Farletuzumab is an antibody (a type of immune system protein) that inhibits folate receptor α (FOLR1), a protein that is essential for cell proliferation. FOLR1 is overexpressed in a number of tumor types, including non-small cell lung cancer (NSCLC) and, especially, adenocarcinoma. Farletuzumab reduced tumor growth in animal models of cancer, and was well-tolerated in phase I and II studies. An ongoing phase II study is evaluating the effectiveness of combining farletuzumab treatment with chemotherapy in patients with advanced lung adenocarcinoma.
Conatumumab is an antibody (a type of immune system protein) that targets TR-2, a protein that is expressed in tumor tissue in a variety of cancer types. A phase II study of patients with previously untreated advanced non-small cell lung cancer (NSCLC) receiving either conatumumab or placebo in combination with standard paclitaxel (Taxol)–carboplatin (Paraplatin) chemotherapy showed that conatumumab was well tolerated, but did not improve clinical outcomes. However, it is possible that, in patients selected for relevant biomarkers, conatumumab may show effectiveness that is not seen in an unselected patient population.

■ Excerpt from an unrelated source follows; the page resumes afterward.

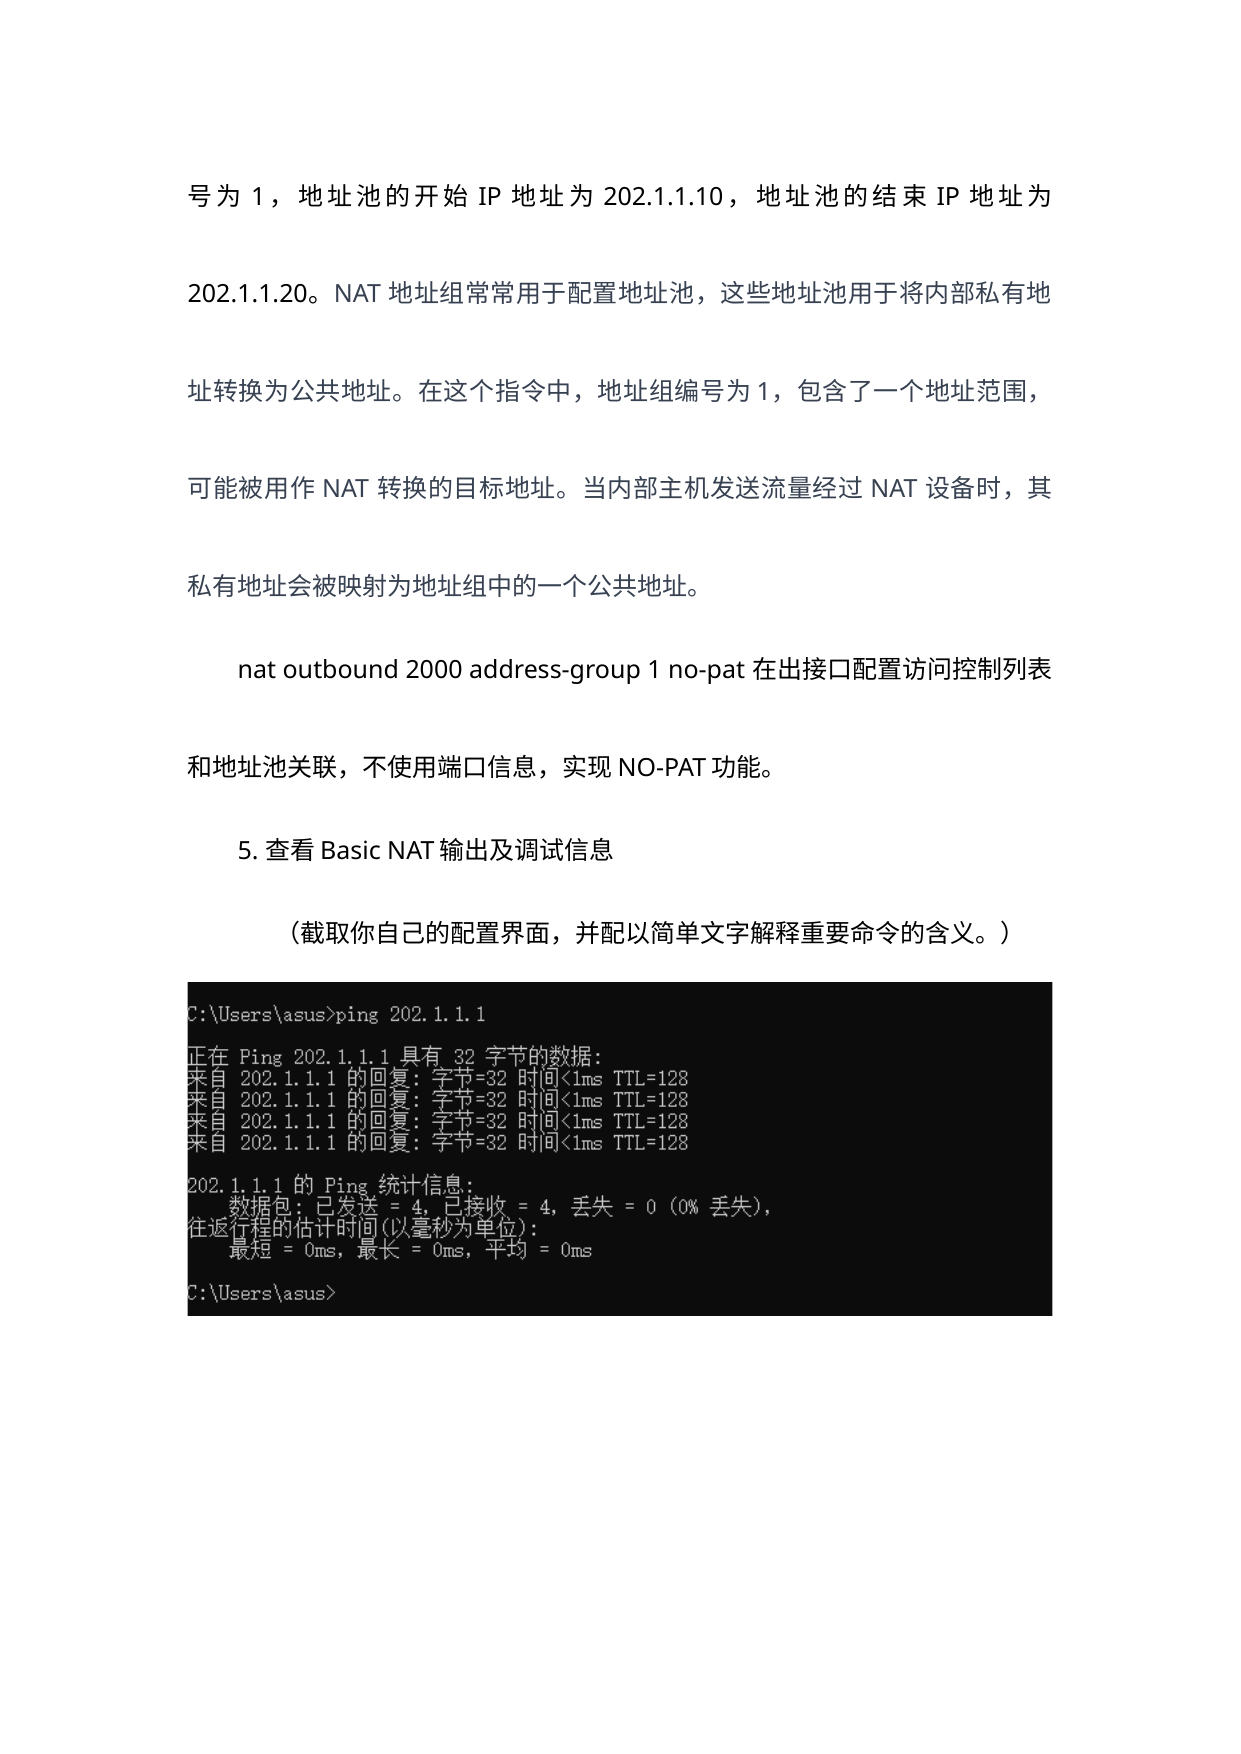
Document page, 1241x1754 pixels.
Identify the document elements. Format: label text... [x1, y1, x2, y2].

A review of recent research discusses EGFR inhibition in the treatment of non-small cell lung cancer (NSCLC). Blocking EGFR using drugs called EGFR-tyrosine kinase inhibitors (TKIs) is an effective treatment for advanced NSCLC in patients with mutations in the EGFR gene. However, chemotherapy remains the standard of care for advanced NSCLC without EGFR mutations. Unfortunately, patients commonly develop drug resistance to TKIs like erlotinib (Tarceva) or gefitinib (Iressa). Newer TKIs like afatinib, which target multiple proteins and irreversibly inhibit them, are being explored in clinical trials and may be effective in patients who have become resistant to first-generation TKIs.

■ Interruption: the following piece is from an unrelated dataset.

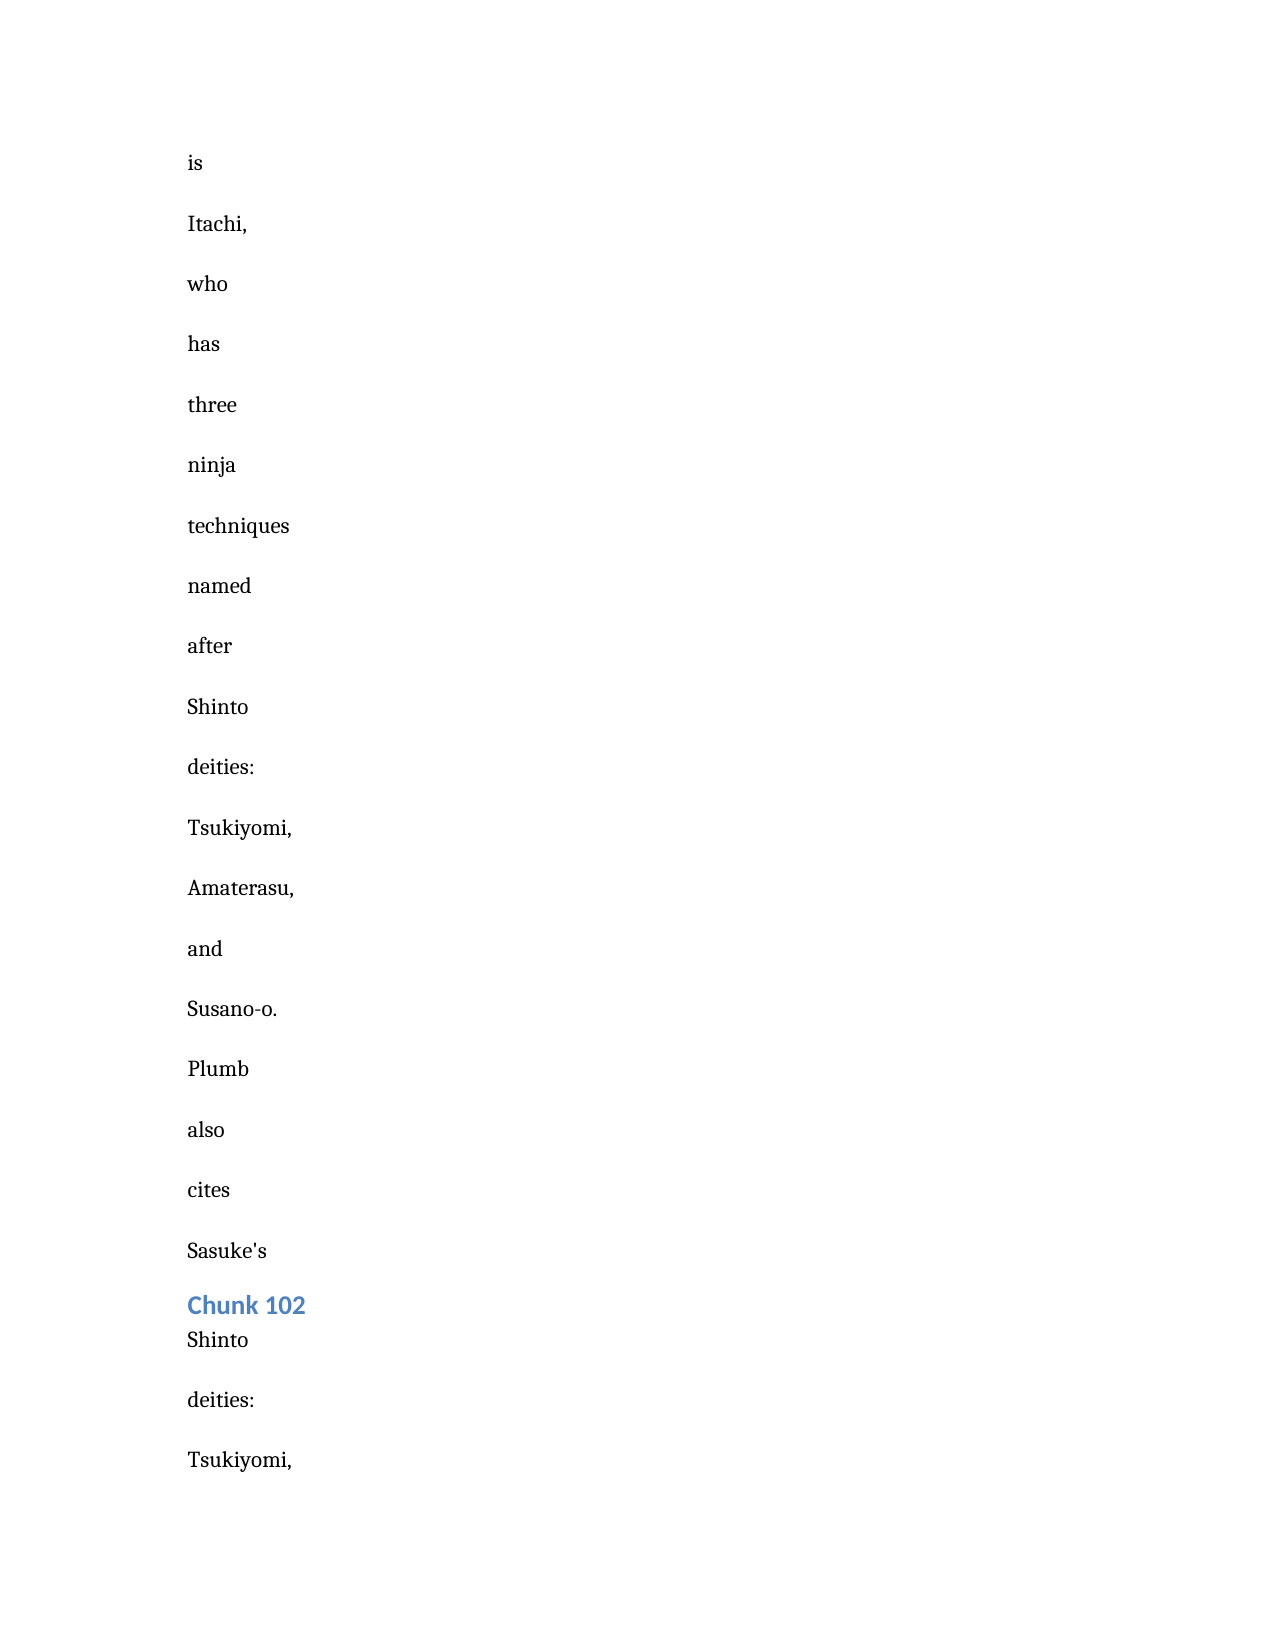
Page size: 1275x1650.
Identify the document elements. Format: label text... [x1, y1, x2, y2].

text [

In a recent phase I/IIA study, patients with extensive-stage small-cell lung cancer (SCLC) that had not previously been treated were given a drug called pomalidomide. The pomalidomide treatment was combined with standard chemotherapy consisting of cisplatin (Platinol) and etoposide (Etopophos/Toposar). Pomalidomide appeared to be safe, with a maximum tolerated dose of 4 mg per day. However, it did not appear to increase the efficacy or decrease the toxicity of the chemotherapy.
VeriStrat® is a blood test for advanced non-small cell lung cancer (NSCLC) patients intended to determine whether the patients would benefit from erlotinib (Tarceva) treatment. A retrospective analysis of blood samples from elderly patients (age 70+ yr) with advanced NSCLC who had been treated with either Tarceva, gemcitabine (Gemzar), or both found that patients with a “good” VeriStrat result had better outcomes than those with a “poor” result when given Tarceva either alone or in combination with Gemzar, while the benefits of Gemzar alone were unaffected by VeriStrat status. The study authors conclude that elderly patients with poor VeriStrat results should be treated with Gemzar, while first-line Tarceva treatment may be appropriate for patients with good Veristrat results.